■ TASK DIRECTIONS
Reproduce verbatim the part of the rows below that opens with the line containing "phylum: Bryophyta" and runs through the final line of the rows, including both of those lines.

■ GIVEN RECORDS
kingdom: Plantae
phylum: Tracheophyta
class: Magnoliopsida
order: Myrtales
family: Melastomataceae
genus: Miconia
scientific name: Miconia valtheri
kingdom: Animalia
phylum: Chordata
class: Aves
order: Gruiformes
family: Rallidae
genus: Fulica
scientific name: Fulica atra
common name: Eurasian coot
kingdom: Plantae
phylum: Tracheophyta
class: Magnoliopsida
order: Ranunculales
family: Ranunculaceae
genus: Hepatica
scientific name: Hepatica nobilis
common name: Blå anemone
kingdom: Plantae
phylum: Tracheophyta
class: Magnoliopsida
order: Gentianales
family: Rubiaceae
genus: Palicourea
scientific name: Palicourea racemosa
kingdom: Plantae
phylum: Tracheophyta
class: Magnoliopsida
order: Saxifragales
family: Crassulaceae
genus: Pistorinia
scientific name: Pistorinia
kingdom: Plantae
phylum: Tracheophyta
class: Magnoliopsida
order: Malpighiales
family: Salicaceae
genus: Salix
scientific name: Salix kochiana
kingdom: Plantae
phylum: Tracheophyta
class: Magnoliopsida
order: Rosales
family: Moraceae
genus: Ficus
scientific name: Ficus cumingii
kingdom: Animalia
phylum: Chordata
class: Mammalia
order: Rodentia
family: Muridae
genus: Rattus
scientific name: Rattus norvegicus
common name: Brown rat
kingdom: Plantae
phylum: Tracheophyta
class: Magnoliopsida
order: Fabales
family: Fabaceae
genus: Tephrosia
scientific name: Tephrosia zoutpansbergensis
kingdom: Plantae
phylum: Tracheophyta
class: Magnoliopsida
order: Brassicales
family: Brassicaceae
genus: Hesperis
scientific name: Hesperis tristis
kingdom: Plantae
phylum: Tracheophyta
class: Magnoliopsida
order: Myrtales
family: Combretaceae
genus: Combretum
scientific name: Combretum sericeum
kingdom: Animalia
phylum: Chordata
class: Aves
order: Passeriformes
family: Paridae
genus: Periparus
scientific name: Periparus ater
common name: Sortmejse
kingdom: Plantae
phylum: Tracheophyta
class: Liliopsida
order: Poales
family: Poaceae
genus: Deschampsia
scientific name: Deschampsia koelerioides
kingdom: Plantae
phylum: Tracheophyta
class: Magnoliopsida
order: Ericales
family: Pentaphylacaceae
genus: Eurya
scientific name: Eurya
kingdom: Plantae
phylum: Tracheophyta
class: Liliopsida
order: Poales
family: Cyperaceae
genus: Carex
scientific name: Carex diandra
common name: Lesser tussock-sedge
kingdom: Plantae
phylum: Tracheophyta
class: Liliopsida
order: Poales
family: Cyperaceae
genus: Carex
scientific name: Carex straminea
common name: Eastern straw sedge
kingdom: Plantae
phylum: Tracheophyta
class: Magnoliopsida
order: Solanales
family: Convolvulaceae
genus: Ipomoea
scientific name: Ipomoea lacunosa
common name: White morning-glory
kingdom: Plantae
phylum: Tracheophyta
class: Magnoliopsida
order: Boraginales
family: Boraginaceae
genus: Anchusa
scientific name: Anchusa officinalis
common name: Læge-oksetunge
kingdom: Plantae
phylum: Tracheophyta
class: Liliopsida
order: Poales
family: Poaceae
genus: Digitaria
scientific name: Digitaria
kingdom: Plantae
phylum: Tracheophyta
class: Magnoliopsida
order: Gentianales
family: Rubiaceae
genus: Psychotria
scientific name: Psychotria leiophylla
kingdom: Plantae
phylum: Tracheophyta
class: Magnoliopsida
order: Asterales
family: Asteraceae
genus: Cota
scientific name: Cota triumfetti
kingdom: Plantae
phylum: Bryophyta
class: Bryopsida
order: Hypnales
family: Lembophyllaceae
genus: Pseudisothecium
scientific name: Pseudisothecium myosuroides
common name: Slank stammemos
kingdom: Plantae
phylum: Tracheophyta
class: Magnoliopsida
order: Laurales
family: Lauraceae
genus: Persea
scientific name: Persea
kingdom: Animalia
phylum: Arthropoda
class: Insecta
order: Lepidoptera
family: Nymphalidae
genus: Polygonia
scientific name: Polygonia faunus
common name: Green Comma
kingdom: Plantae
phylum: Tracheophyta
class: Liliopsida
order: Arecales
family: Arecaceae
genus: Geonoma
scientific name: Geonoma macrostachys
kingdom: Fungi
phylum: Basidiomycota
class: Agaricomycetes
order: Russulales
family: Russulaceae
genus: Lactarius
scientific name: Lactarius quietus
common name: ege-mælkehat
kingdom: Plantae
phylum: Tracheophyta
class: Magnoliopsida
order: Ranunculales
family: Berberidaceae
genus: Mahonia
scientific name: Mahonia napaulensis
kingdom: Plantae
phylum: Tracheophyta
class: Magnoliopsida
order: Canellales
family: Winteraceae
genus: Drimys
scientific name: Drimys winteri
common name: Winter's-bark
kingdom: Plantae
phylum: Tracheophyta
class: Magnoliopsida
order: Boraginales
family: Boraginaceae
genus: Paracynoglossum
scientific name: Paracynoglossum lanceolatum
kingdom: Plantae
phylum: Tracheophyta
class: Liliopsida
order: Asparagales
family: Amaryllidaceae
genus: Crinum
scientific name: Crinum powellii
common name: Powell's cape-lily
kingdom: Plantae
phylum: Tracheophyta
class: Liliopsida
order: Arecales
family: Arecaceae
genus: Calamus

■ EXERCISE ANSWER
phylum: Bryophyta
class: Bryopsida
order: Hypnales
family: Lembophyllaceae
genus: Pseudisothecium
scientific name: Pseudisothecium myosuroides
common name: Slank stammemos
kingdom: Plantae
phylum: Tracheophyta
class: Magnoliopsida
order: Laurales
family: Lauraceae
genus: Persea
scientific name: Persea
kingdom: Animalia
phylum: Arthropoda
class: Insecta
order: Lepidoptera
family: Nymphalidae
genus: Polygonia
scientific name: Polygonia faunus
common name: Green Comma
kingdom: Plantae
phylum: Tracheophyta
class: Liliopsida
order: Arecales
family: Arecaceae
genus: Geonoma
scientific name: Geonoma macrostachys
kingdom: Fungi
phylum: Basidiomycota
class: Agaricomycetes
order: Russulales
family: Russulaceae
genus: Lactarius
scientific name: Lactarius quietus
common name: ege-mælkehat
kingdom: Plantae
phylum: Tracheophyta
class: Magnoliopsida
order: Ranunculales
family: Berberidaceae
genus: Mahonia
scientific name: Mahonia napaulensis
kingdom: Plantae
phylum: Tracheophyta
class: Magnoliopsida
order: Canellales
family: Winteraceae
genus: Drimys
scientific name: Drimys winteri
common name: Winter's-bark
kingdom: Plantae
phylum: Tracheophyta
class: Magnoliopsida
order: Boraginales
family: Boraginaceae
genus: Paracynoglossum
scientific name: Paracynoglossum lanceolatum
kingdom: Plantae
phylum: Tracheophyta
class: Liliopsida
order: Asparagales
family: Amaryllidaceae
genus: Crinum
scientific name: Crinum powellii
common name: Powell's cape-lily
kingdom: Plantae
phylum: Tracheophyta
class: Liliopsida
order: Arecales
family: Arecaceae
genus: Calamus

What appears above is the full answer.